DATA TO PROCESS Start Marker

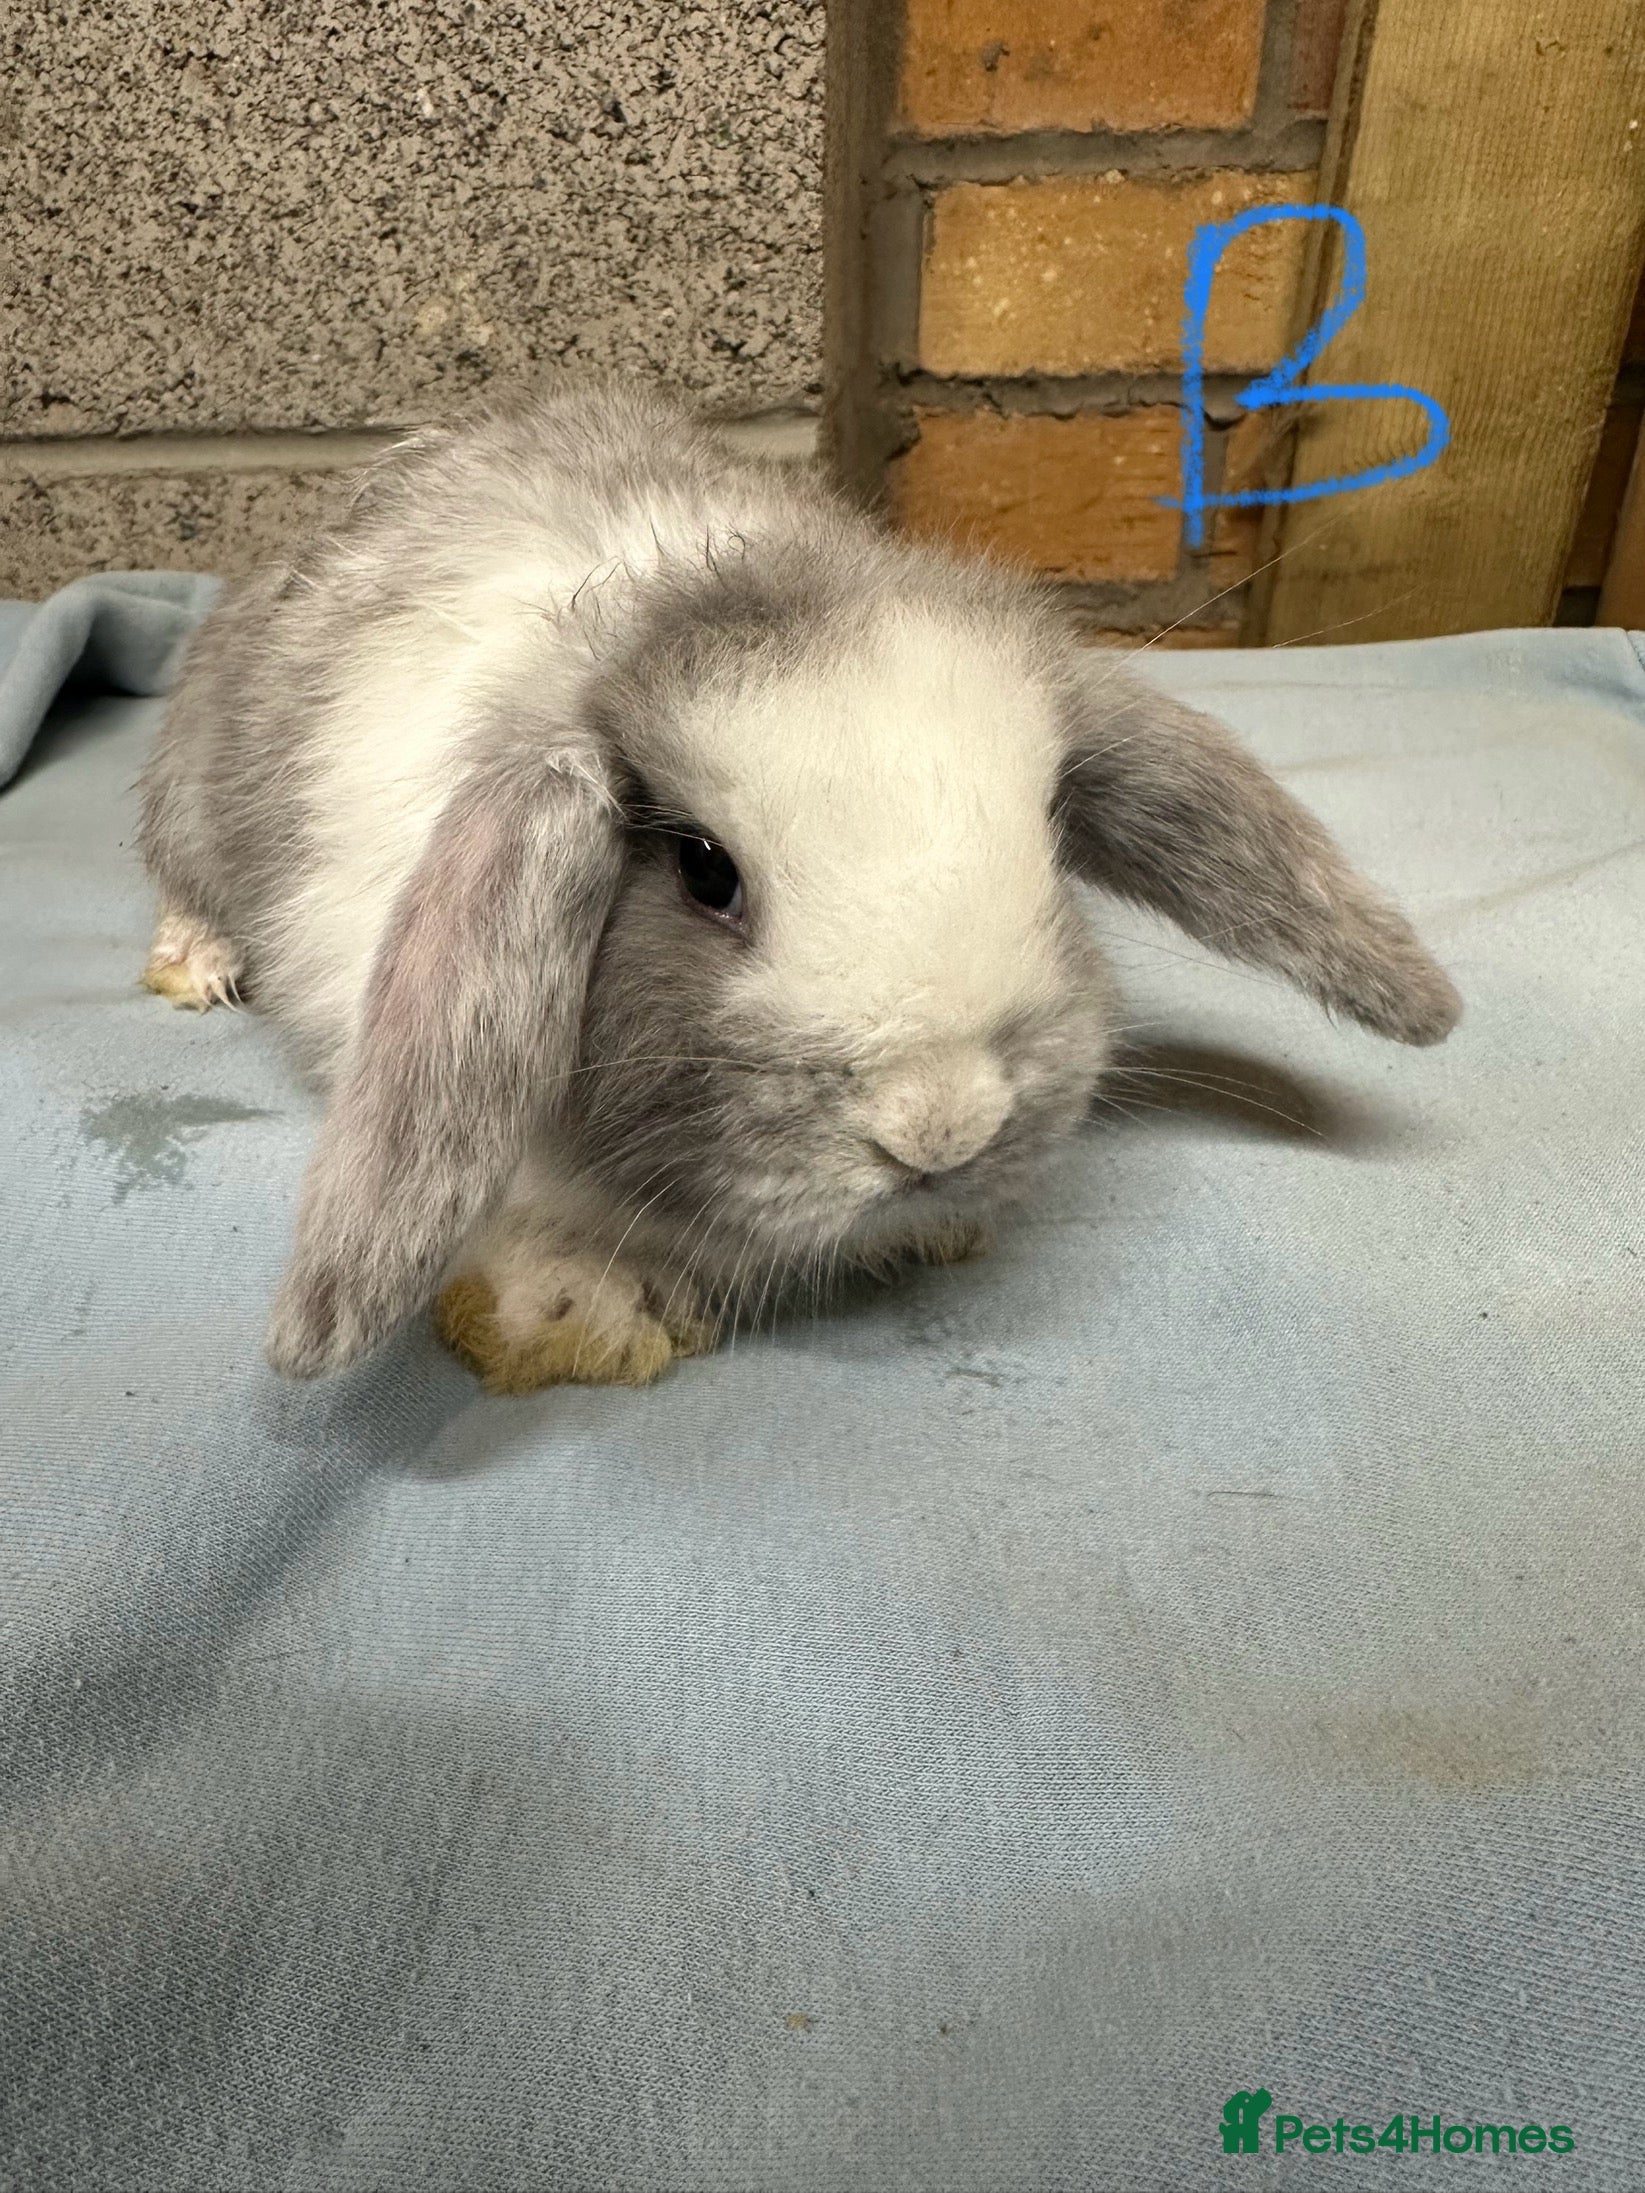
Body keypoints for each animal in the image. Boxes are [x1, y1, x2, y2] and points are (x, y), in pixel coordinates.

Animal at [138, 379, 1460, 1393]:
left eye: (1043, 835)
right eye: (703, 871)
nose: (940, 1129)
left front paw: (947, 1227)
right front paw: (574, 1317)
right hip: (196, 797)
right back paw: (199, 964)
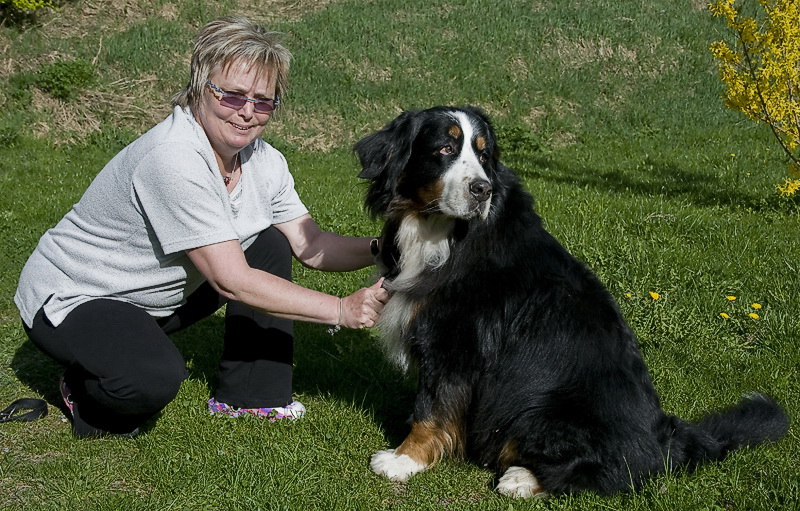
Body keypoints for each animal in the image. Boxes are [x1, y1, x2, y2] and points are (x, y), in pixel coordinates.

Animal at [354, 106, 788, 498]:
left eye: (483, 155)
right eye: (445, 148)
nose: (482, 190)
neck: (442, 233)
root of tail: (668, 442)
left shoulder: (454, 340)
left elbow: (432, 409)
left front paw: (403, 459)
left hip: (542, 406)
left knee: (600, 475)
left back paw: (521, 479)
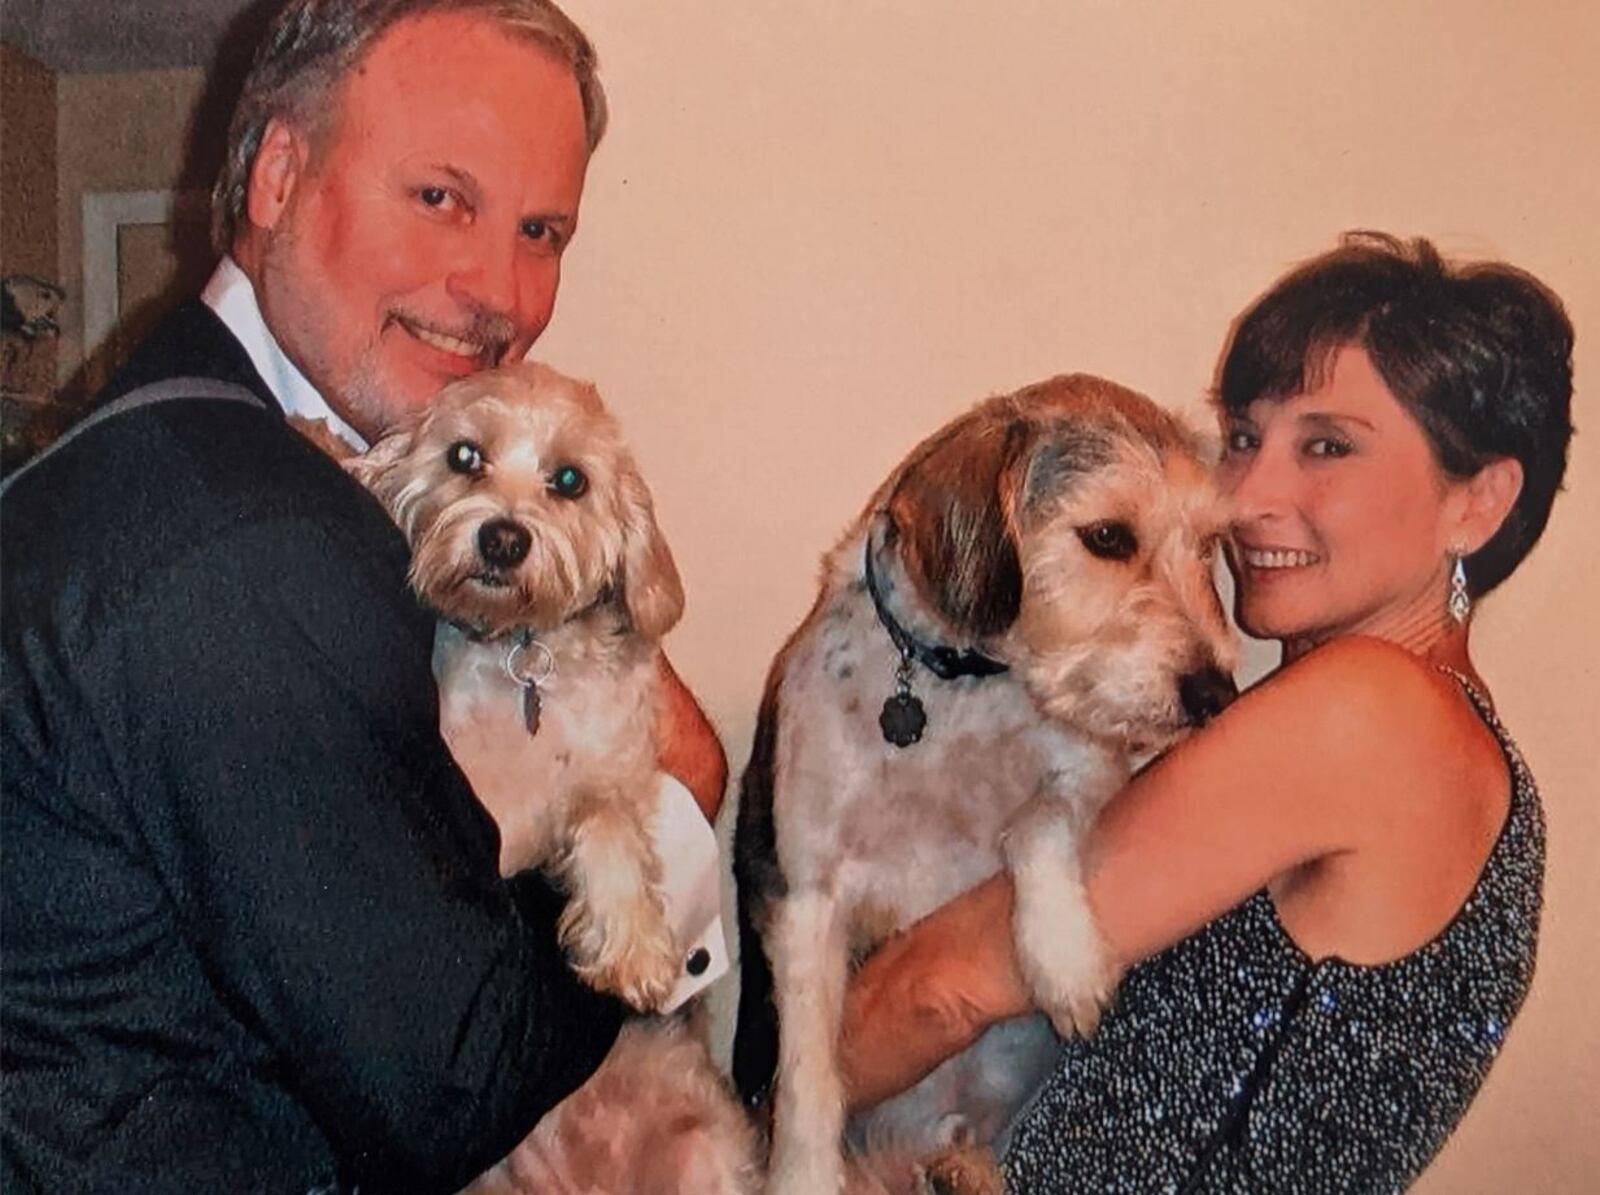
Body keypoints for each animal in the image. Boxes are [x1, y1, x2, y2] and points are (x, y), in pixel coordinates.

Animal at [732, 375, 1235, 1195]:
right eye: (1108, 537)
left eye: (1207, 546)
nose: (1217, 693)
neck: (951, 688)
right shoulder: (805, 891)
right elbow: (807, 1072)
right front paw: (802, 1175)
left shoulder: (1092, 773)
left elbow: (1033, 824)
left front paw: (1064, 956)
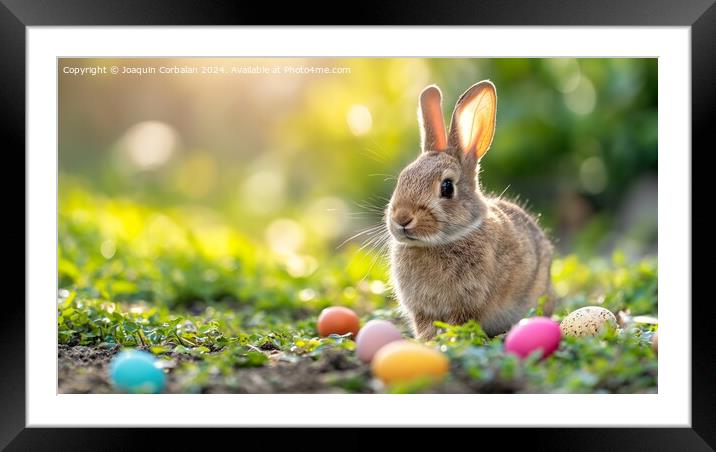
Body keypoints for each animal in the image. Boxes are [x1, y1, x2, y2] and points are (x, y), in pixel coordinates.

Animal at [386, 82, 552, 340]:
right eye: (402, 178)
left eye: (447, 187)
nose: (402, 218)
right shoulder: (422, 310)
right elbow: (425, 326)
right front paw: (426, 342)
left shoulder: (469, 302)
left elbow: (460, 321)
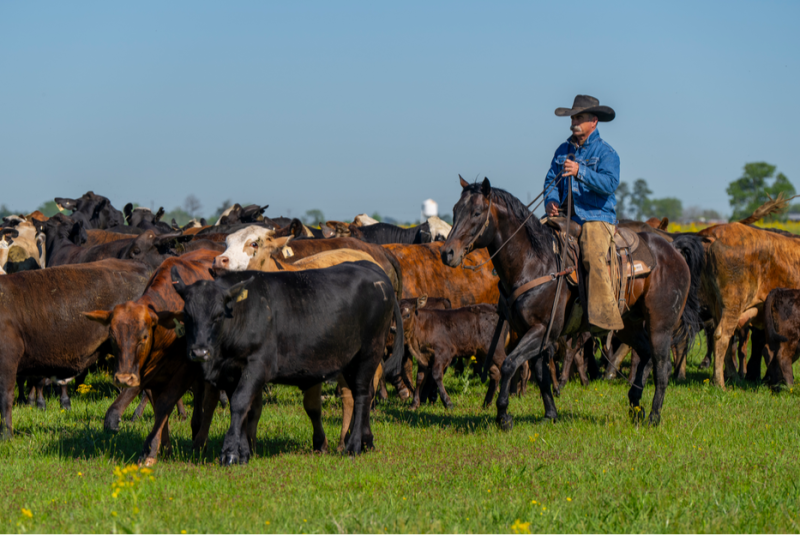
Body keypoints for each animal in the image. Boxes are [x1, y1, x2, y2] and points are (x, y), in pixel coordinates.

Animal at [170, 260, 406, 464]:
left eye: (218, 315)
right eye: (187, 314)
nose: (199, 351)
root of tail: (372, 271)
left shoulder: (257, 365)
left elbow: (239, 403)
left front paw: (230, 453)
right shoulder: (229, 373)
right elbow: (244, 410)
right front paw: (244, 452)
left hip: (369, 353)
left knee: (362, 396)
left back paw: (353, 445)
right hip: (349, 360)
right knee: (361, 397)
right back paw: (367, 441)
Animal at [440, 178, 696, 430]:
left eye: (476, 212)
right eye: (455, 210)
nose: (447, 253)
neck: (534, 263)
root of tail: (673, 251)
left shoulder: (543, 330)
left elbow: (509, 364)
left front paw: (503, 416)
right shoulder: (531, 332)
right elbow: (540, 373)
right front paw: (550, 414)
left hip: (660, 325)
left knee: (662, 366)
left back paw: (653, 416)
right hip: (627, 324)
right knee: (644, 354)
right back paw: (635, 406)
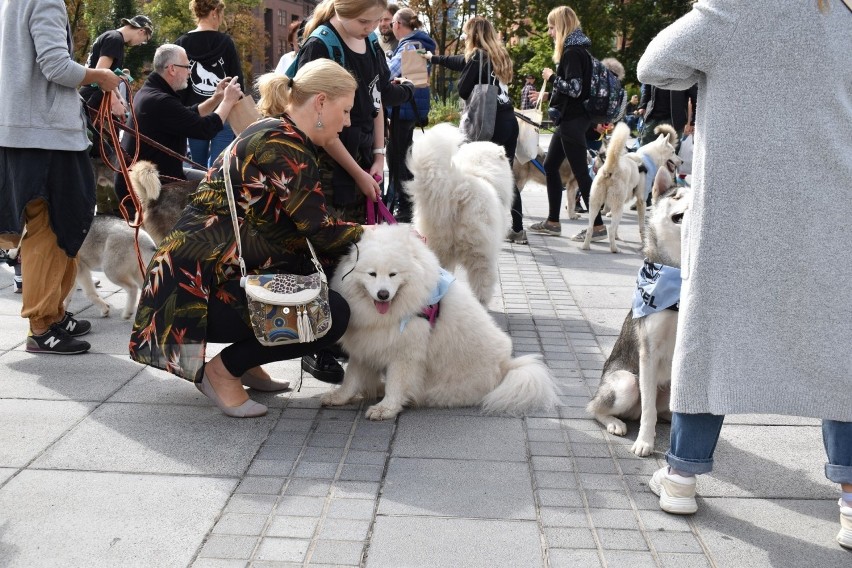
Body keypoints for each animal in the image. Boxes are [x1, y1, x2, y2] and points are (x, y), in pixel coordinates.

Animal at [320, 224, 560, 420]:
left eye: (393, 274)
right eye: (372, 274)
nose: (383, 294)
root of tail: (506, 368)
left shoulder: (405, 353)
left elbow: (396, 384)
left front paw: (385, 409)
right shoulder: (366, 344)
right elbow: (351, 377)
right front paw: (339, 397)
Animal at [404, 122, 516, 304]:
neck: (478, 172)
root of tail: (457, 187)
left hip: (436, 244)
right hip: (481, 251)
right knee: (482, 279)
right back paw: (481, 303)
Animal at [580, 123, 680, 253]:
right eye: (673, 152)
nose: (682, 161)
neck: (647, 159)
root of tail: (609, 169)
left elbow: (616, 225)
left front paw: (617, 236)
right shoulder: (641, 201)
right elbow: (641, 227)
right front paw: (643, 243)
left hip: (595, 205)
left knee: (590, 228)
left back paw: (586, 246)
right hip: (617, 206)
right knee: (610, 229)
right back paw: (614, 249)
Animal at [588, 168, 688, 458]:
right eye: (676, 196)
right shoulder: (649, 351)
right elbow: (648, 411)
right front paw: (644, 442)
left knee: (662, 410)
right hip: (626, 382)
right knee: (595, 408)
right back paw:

DATA TO PROCESS End Marker

### WORK TO COMPLETE
Pictures are to be left out. Everything else in the records above gets repeated exactly.

### SOLUTION
Body keypoints for each animal in the image. Boxes are [x1, y1, x2, y2] and points are (x, y), in pixel coordinates.

Animal at [138, 379, 1460, 1393]:
left eye: (1043, 835)
right eye: (703, 871)
nose: (940, 1129)
left front paw: (947, 1227)
right front paw: (574, 1317)
right hip: (196, 797)
right back paw: (199, 964)
Body keypoints for each animal in the image. Boxes are [x1, y1, x2, y2] and points are (x, y), in pixel coordinates.

Animal at [354, 106, 788, 498]:
left eye: (483, 155)
right eye: (445, 148)
nose: (482, 190)
neck: (442, 233)
root of tail: (668, 442)
left shoulder: (454, 340)
left elbow: (432, 409)
left front paw: (403, 459)
left hip: (542, 406)
left knee: (600, 475)
left back paw: (521, 479)
Body keypoints for each animal in the image. Boxes are [x1, y1, x2, y2] and points are (x, y), in pixel coordinates.

Animal at [732, 375, 1235, 1195]:
right eye: (1108, 537)
left eye: (1207, 546)
nose: (1217, 693)
neck: (951, 688)
right shoulder: (805, 891)
right elbow: (807, 1072)
right front paw: (802, 1175)
left shoulder: (1092, 773)
left elbow: (1033, 824)
left front paw: (1064, 956)
Body keypoints for each animal in the image. Boxes are [x1, y1, x2, y2] and points are (x, y), in pixel coordinates.

Animal at [386, 82, 552, 340]:
right eye: (402, 178)
left eye: (447, 187)
nose: (402, 218)
right shoulder: (422, 310)
right elbow: (425, 326)
right front paw: (426, 342)
left shoulder: (469, 302)
left elbow: (460, 321)
Body keypoints for each animal in the image. Boxes are [x1, y1, x2, y2] and points are (x, y), in pixel coordinates.

Animal at [170, 260, 406, 464]:
left eye: (218, 315)
right eye: (187, 314)
nose: (199, 351)
root of tail: (372, 271)
left shoulder: (257, 365)
left elbow: (239, 403)
left front paw: (230, 453)
right shoulder: (229, 373)
right elbow: (244, 410)
right front paw: (244, 452)
left hip: (369, 353)
left knee: (362, 396)
left back paw: (353, 445)
right hip: (349, 360)
right knee: (361, 397)
right back paw: (367, 441)
Animal at [440, 178, 696, 430]:
left eye: (476, 212)
right eye: (455, 210)
nose: (447, 253)
neck: (534, 263)
root of tail: (673, 251)
left shoulder: (543, 330)
left elbow: (509, 364)
left front paw: (503, 416)
right shoulder: (531, 332)
right elbow: (540, 373)
right front paw: (550, 414)
left hip: (660, 325)
left knee: (662, 366)
left back paw: (653, 416)
right hip: (627, 324)
right knee: (644, 354)
right back paw: (635, 406)
Body keypoints for each animal in the image. Boxes are [x1, y1, x2, y2] and points are (x, y), in pixel coordinates.

Animal at [320, 224, 560, 420]:
left eye: (393, 274)
right eye: (372, 274)
nose: (383, 294)
root of tail: (506, 368)
left shoulder: (405, 353)
left elbow: (396, 384)
left front paw: (385, 409)
right shoulder: (366, 344)
right elbow: (351, 377)
right front paw: (339, 397)
Animal at [404, 122, 516, 304]:
neck: (478, 172)
root of tail: (457, 187)
left hip: (436, 244)
right hip: (481, 251)
right knee: (482, 279)
right back paw: (481, 303)
Animal at [580, 123, 680, 253]:
right eye: (673, 152)
nose: (682, 161)
neck: (647, 159)
root of tail: (609, 169)
left elbow: (616, 225)
left front paw: (617, 236)
right shoulder: (641, 201)
right elbow: (641, 227)
right front paw: (643, 243)
left hip: (595, 205)
left knee: (590, 228)
left back paw: (586, 246)
right hip: (617, 206)
right knee: (610, 229)
right back paw: (614, 249)
Animal at [588, 168, 688, 458]:
right eye: (676, 196)
right shoulder: (649, 351)
right elbow: (648, 411)
right front paw: (644, 442)
left knee: (662, 410)
right hip: (626, 382)
right knee: (595, 408)
right back paw:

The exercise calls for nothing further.